Ci sono tradizioni che identificano, anno dopo anno, un popolo intero. La Passione di Maenza è fra queste. Dentro c’è tutto. Devozione popolare. Voglia di esserci. Amore e sofferenza. Orgoglio di appartenenza ad un ruolo, al gruppo, al proprio paese; volontà di raccontare, con rinnovata passione, appunto, una storia vecchia di 2000 anni. Si respira il clima da grande evento, già nelle sessioni di prova, fra le pietre di Maenza, tra i suoi vicoli. Cigolano i chiavistelli delle vecchie cantine che custodiscono scudi romani, sandali e tuniche. Il mago Benito Trichei riporta a nuova vita gli abiti, sistema le piccole imperfezioni, alacre nel suo lavoro.
Il presidente Roberto Ciccateri chiama tutti a raccolta, ed insieme al direttore artistico Riccardo Loccia, ridistribuiscono copioni, controllano i tempi, preparano tutto alla perfezione. In 400 si rimettono in moto per dipingere Maenza dei toni della Gerusalemme che fu, per rappresentare la più originale delle Passioni. Un rito che si ripete dal 1970, quando l’allora parroco del paese, Padre Fastella, pensò di fare della Pasqua un’occasione di condivisione e di riflessione più diretta con la sua gente.

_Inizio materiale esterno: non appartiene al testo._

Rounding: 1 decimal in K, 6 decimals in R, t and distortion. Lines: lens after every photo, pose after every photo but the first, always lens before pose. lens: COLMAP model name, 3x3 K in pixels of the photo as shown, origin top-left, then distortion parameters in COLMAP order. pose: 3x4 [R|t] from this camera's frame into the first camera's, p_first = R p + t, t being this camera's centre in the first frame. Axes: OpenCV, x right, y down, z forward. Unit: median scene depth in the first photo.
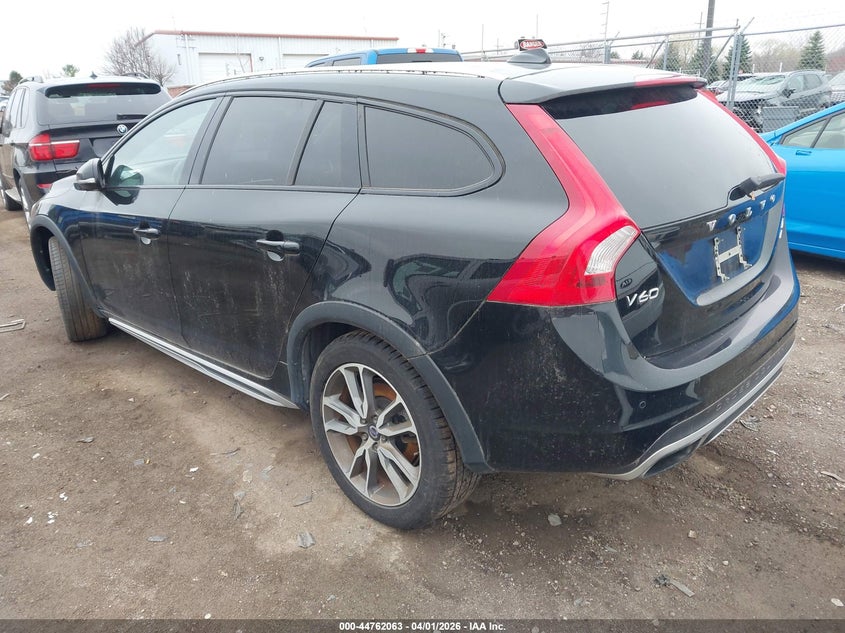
lens RADIAL K [[685.8, 0, 422.5], [0, 685.8, 316.5], [0, 0, 1]] dist [0.001353, -0.006908]
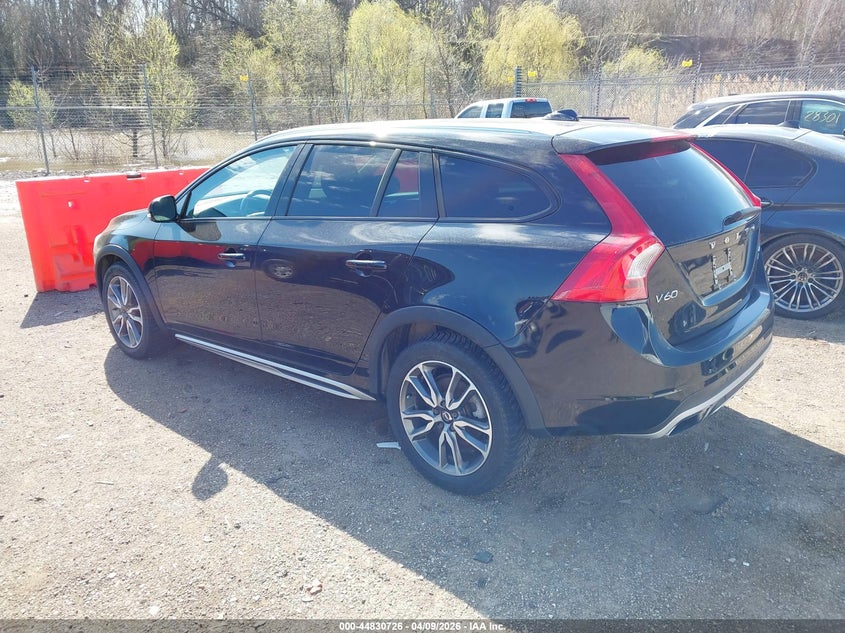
lens RADIAL K [[740.4, 0, 422.5], [0, 740.4, 316.5], [0, 0, 1]] dist [0.002112, -0.000490]
pose [[0.996578, -0.005415, 0.082476, -0.227083], [0.011423, 0.997300, -0.072548, 0.090022], [-0.081860, 0.073241, 0.993949, -0.332081]]
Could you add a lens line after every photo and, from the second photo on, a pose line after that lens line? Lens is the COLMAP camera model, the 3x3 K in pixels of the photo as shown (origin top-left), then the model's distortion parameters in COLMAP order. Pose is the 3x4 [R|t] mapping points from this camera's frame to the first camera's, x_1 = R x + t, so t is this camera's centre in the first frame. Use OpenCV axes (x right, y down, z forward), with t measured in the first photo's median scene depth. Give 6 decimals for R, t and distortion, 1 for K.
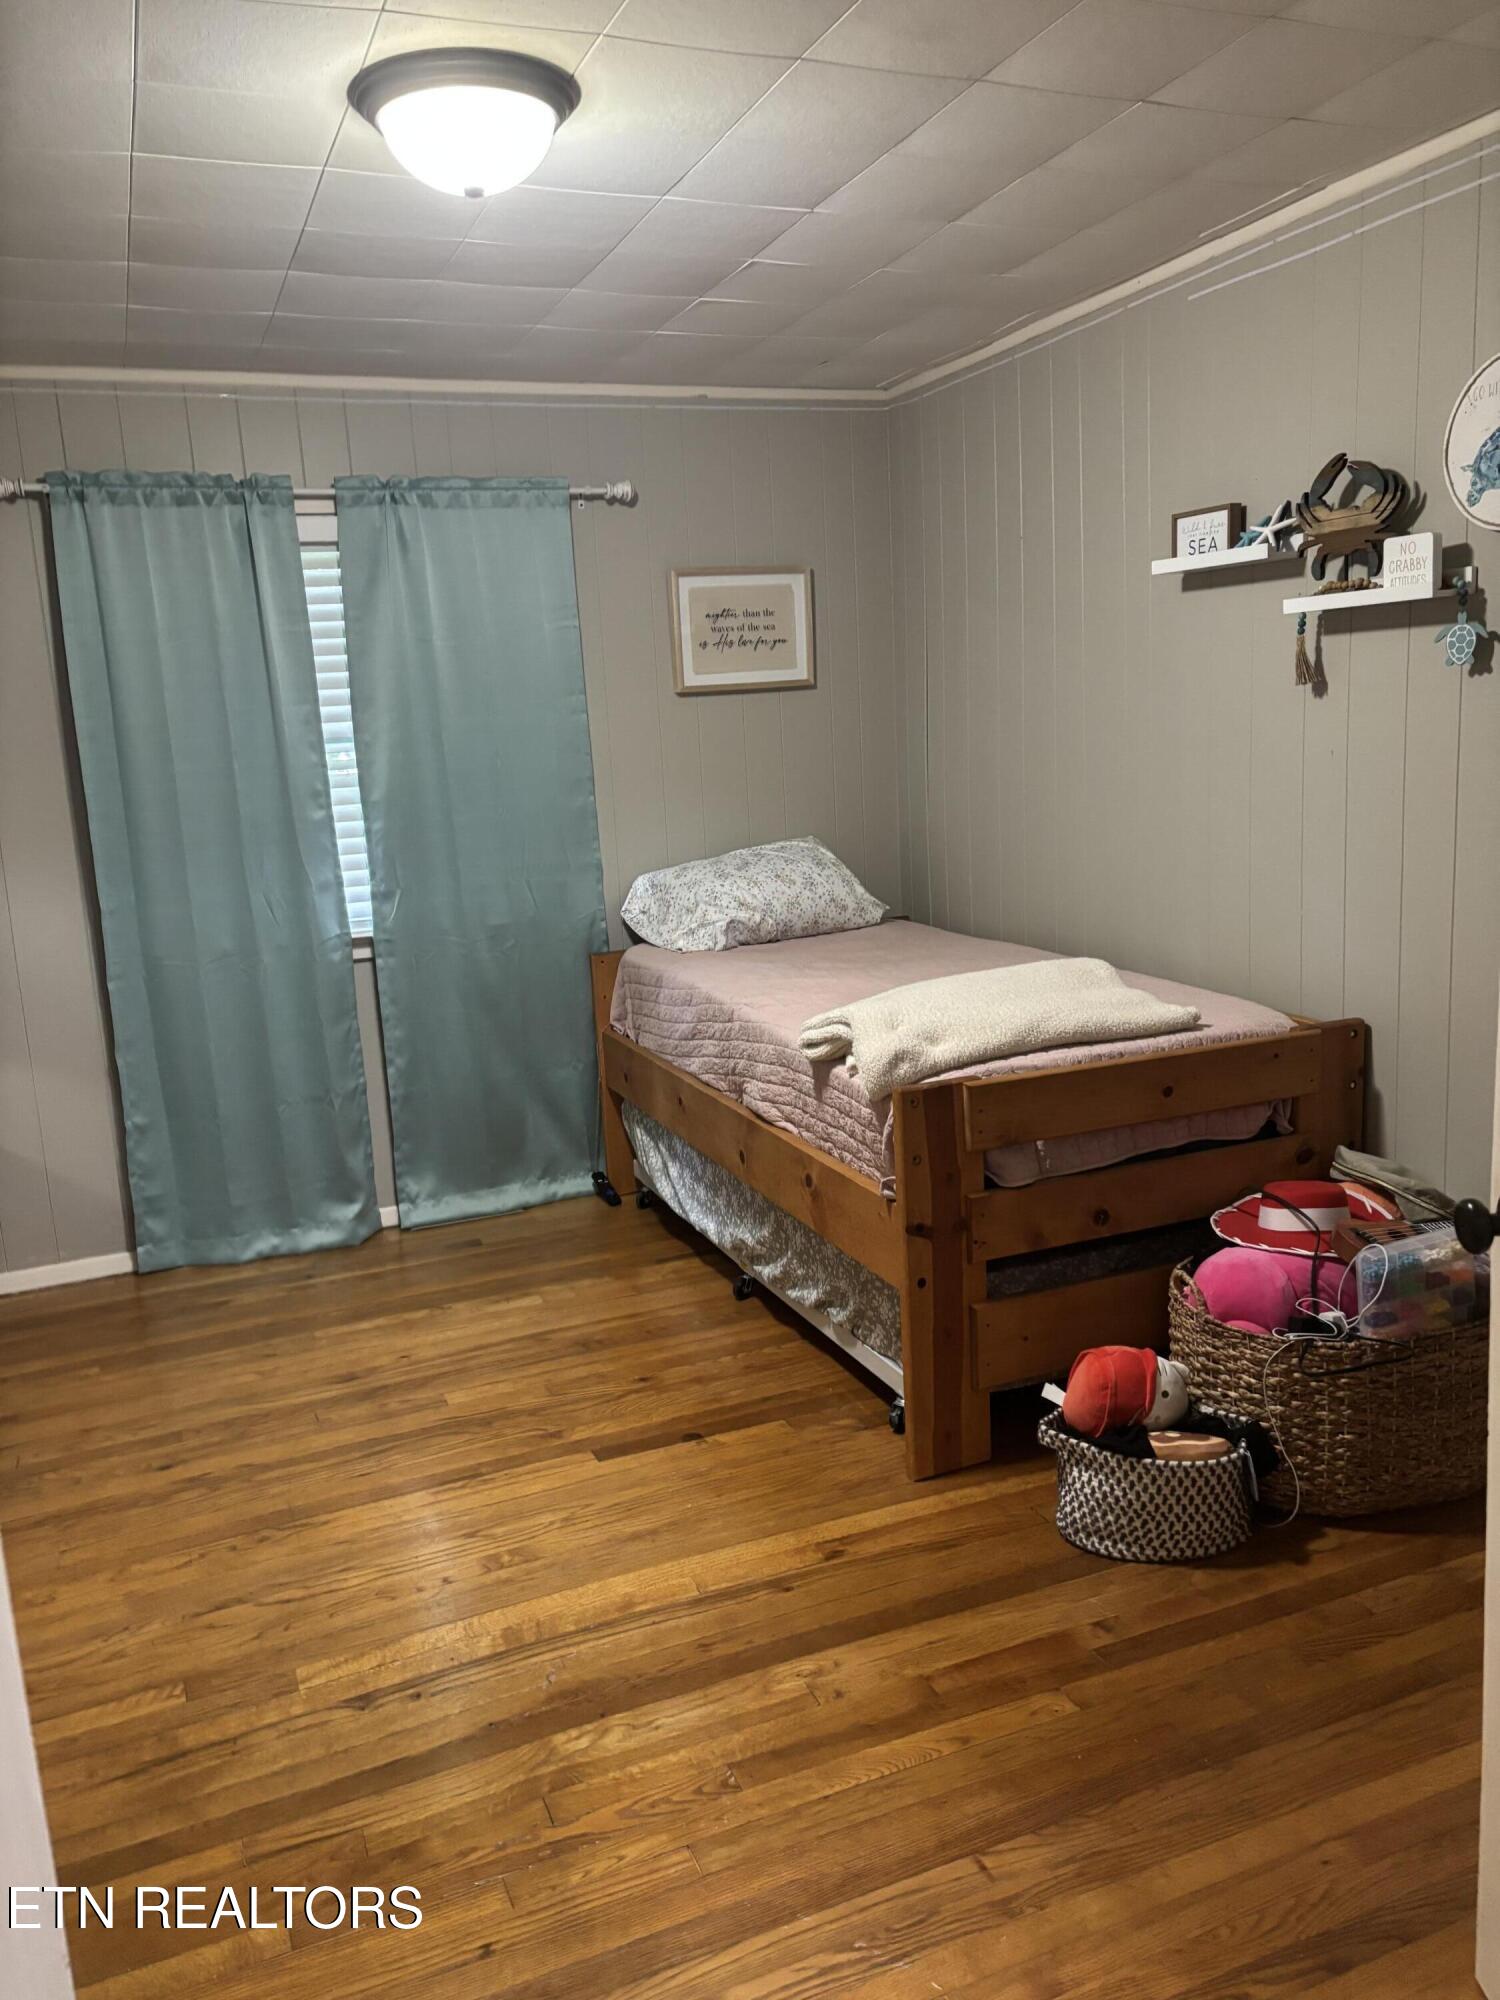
lens RADIAL K [[1531.8, 0, 744.8], [0, 1531.8, 1003.8], [0, 0, 1]] dist [0.026723, 0.008252]
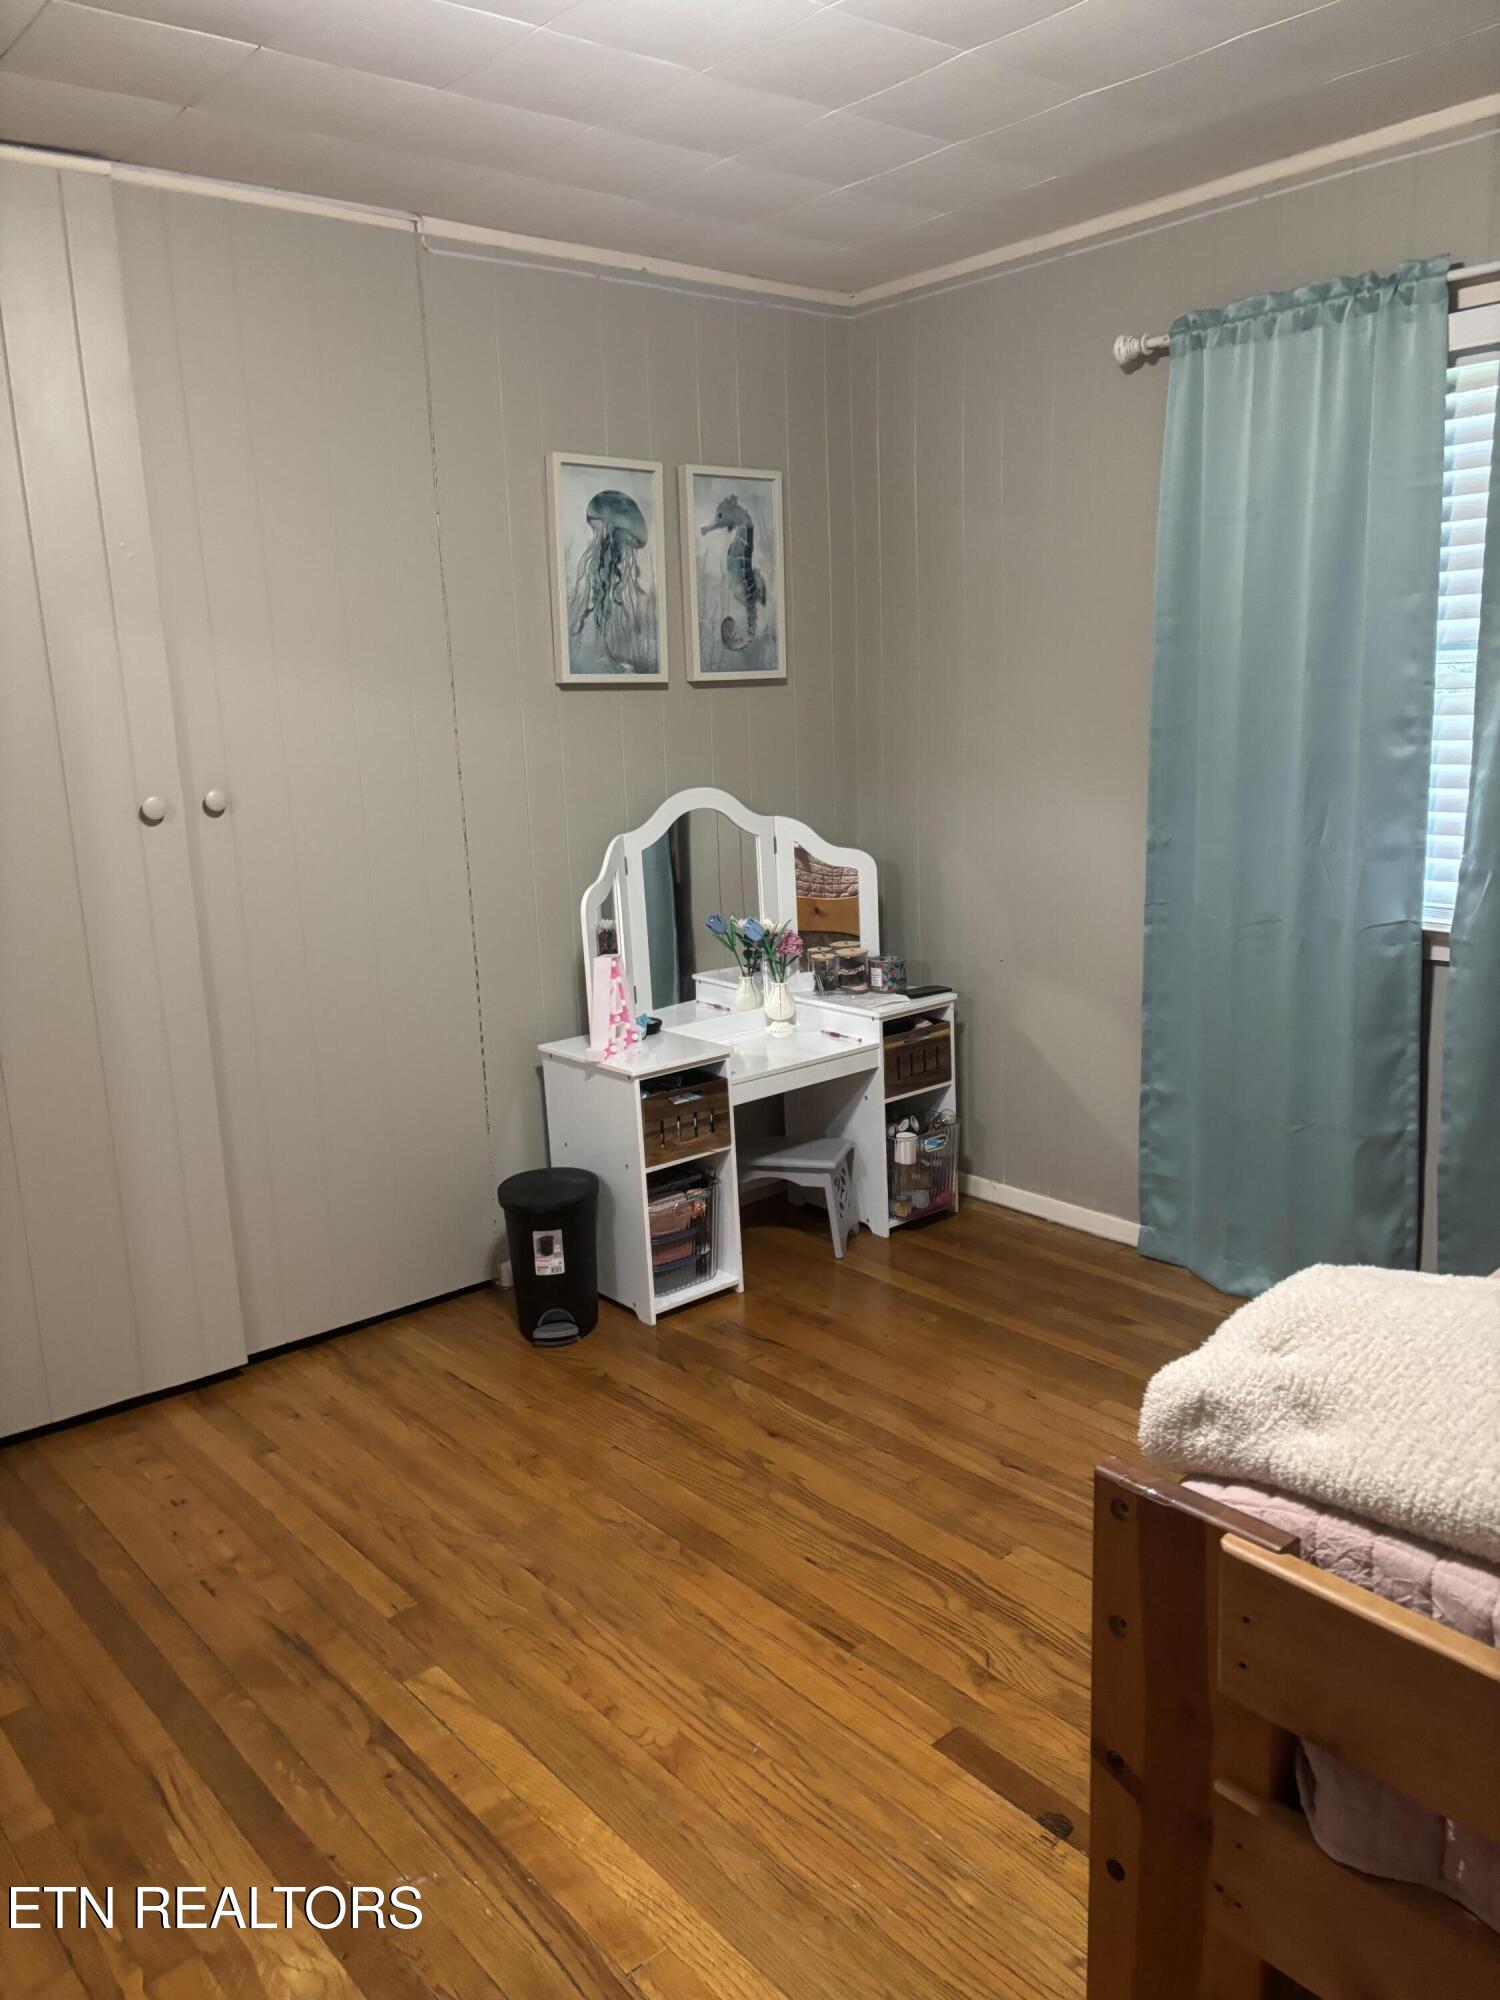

E così, ogni anno, la sera del Venerdì Santo le piazze si fanno teatro: scenografie a grandezza naturale fanno da quinta a personaggi dalle inimmaginabili capacità interpretative avvolti da fastosi costumi, già immortalati in pellicole eccellenti (Gesù di Zeffirelli, The Passion di Mel Gibson). Tre ore ininterrotte di dialoghi e monologhi, da sentire, da “guardare” e da vivere con il cuore prima ancora che con gli occhi. Una delle più belle tradizioni della nostra terra pontina, da custodire e tramandare con fierezza. Con …Passione.